■ Document excerpt ■
• • • • • • •

Implementation:Speechbrain Speechbrain LibriSpeech LM Dataset
| Knowledge Sources | |
|---|---|
| Domains | Language_Modeling, Data_Preparation |
| Last Updated | 2026-02-09 00:00 GMT |
Overview
Concrete tool for building a HuggingFace Datasets-compatible LibriSpeech language modeling dataset provided by the SpeechBrain library.
Description
This module implements a custom HuggingFace Datasets builder for the LibriSpeech language modeling corpus. It extends the official HuggingFace implementation to allow the use of both the train-960 transcripts and the external LM corpus (librispeech-lm-norm.txt) for language model training. The LibrispeechLmConfig class provides a configurable lm_corpus_path that defaults to the OpenSLR download URL. The LibrispeechLm builder class handles downloading, extraction, and generation of text examples. For training splits, it concatenates the external LM corpus with train transcript files. The generator removes utterance IDs from transcripts, filters empty lines, and skips very long sentences (over 1000 characters) to prevent out-of-memory errors. Each yielded example consists of a single "text" field.
Usage
Use as a HuggingFace Datasets builder in conjunction with the LibriSpeech LM training recipe. Can be loaded via the datasets library with custom configuration for the LM corpus path.
Code Reference
Source Location
- Repository: SpeechBrain
- File: recipes/LibriSpeech/LM/dataset.py
Signature
class LibrispeechLmConfig(datasets.BuilderConfig):
"""Builder config for LibriSpeech LM."""
def __init__(self, **kwargs):
self.lm_corpus_path = kwargs.pop("lm_corpus_path", None)
super().__init__(**kwargs)
def __post_init__(self):
if self.lm_corpus_path is None:
self.lm_corpus_path = _DL_URL
...

• • • • • • •

■ Supplied information ■
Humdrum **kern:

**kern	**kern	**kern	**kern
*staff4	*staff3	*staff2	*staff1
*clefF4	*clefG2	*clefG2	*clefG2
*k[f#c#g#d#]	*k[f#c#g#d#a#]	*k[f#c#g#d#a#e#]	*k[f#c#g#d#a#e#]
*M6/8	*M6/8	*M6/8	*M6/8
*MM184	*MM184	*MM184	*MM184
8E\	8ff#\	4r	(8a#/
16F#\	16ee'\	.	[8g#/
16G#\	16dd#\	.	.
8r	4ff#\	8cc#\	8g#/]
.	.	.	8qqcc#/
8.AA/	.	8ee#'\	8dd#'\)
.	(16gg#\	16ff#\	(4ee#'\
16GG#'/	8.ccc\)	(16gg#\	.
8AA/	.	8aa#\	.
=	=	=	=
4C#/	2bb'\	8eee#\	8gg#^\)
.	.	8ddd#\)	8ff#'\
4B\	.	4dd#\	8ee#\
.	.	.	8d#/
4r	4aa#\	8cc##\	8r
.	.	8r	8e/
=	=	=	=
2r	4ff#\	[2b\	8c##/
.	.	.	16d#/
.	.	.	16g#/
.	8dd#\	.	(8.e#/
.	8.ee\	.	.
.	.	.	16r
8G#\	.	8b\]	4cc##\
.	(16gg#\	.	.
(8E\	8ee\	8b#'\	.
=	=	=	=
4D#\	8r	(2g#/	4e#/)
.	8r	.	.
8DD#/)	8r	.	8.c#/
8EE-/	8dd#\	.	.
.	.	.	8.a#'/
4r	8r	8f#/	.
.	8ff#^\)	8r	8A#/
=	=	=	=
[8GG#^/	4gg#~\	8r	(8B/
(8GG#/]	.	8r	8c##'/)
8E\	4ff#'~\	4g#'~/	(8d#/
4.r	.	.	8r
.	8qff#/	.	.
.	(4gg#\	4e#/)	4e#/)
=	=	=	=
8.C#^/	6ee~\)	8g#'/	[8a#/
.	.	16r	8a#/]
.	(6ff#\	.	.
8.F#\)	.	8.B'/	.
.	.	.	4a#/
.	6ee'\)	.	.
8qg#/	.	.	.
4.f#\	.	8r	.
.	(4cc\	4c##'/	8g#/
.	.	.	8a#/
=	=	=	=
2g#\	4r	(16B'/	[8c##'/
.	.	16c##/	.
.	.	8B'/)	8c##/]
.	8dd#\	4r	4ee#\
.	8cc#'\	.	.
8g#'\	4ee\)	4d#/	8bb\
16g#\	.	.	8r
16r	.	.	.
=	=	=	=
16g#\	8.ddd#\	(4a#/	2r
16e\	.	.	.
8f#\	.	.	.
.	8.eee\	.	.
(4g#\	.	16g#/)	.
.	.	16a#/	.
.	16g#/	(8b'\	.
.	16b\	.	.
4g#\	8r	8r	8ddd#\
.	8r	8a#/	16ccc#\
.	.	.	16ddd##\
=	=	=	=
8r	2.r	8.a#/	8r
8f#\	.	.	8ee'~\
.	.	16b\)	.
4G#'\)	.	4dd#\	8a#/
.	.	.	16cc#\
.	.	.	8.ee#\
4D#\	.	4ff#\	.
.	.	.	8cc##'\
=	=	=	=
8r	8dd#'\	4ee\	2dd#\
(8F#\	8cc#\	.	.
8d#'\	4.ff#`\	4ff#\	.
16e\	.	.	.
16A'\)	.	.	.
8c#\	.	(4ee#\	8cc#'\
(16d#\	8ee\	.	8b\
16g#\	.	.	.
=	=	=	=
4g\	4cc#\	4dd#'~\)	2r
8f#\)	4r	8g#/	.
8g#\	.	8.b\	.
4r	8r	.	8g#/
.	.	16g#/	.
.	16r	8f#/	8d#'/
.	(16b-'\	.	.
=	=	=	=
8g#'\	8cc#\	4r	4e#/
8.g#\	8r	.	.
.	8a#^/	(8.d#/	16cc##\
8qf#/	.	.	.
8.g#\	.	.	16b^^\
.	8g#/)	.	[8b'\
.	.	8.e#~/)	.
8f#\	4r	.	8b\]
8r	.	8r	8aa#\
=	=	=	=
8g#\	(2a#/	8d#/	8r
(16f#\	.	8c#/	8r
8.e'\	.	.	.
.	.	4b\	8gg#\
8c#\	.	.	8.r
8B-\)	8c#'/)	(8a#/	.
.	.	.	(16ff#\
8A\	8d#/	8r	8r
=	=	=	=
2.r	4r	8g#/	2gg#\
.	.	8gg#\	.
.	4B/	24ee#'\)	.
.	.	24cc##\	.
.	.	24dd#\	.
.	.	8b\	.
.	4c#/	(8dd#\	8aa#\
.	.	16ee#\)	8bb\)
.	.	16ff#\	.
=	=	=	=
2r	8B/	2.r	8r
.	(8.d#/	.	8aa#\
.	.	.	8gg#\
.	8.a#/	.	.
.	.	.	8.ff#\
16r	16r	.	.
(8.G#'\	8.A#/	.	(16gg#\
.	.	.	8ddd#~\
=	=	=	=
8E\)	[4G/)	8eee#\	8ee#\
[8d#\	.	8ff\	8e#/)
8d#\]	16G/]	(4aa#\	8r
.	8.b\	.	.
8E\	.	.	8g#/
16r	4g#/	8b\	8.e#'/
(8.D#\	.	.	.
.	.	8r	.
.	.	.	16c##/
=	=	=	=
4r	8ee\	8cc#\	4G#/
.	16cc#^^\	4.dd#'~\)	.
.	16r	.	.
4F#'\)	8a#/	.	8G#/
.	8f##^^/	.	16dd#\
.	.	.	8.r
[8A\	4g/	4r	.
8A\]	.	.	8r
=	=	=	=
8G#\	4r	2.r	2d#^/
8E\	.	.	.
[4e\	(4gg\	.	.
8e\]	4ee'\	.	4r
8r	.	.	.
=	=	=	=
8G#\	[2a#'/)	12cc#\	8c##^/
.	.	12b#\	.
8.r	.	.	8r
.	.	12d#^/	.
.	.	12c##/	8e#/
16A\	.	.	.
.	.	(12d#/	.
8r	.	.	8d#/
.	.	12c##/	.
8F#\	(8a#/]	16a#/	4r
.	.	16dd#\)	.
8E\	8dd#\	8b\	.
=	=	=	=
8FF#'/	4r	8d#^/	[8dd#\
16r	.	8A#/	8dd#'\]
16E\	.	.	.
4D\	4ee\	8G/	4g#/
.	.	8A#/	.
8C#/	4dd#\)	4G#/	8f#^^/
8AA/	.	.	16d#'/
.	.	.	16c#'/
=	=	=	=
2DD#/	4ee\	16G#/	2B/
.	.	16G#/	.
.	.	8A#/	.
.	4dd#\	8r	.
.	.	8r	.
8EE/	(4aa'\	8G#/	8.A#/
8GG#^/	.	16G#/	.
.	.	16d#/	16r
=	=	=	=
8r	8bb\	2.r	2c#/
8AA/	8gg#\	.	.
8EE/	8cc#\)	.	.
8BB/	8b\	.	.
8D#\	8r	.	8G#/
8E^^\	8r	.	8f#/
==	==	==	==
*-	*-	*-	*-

• • • • • • •

■ Given request ■
In the SpeechBrain LibriSpeech LM dataset page, why does the generator skip sentences longer than 1000 characters? Answer in one to three sentences.

■ Exercise response ■
The generator skips sentences over 1000 characters to prevent out-of-memory errors. This filtering happens along with removing utterance IDs from transcripts and dropping empty lines.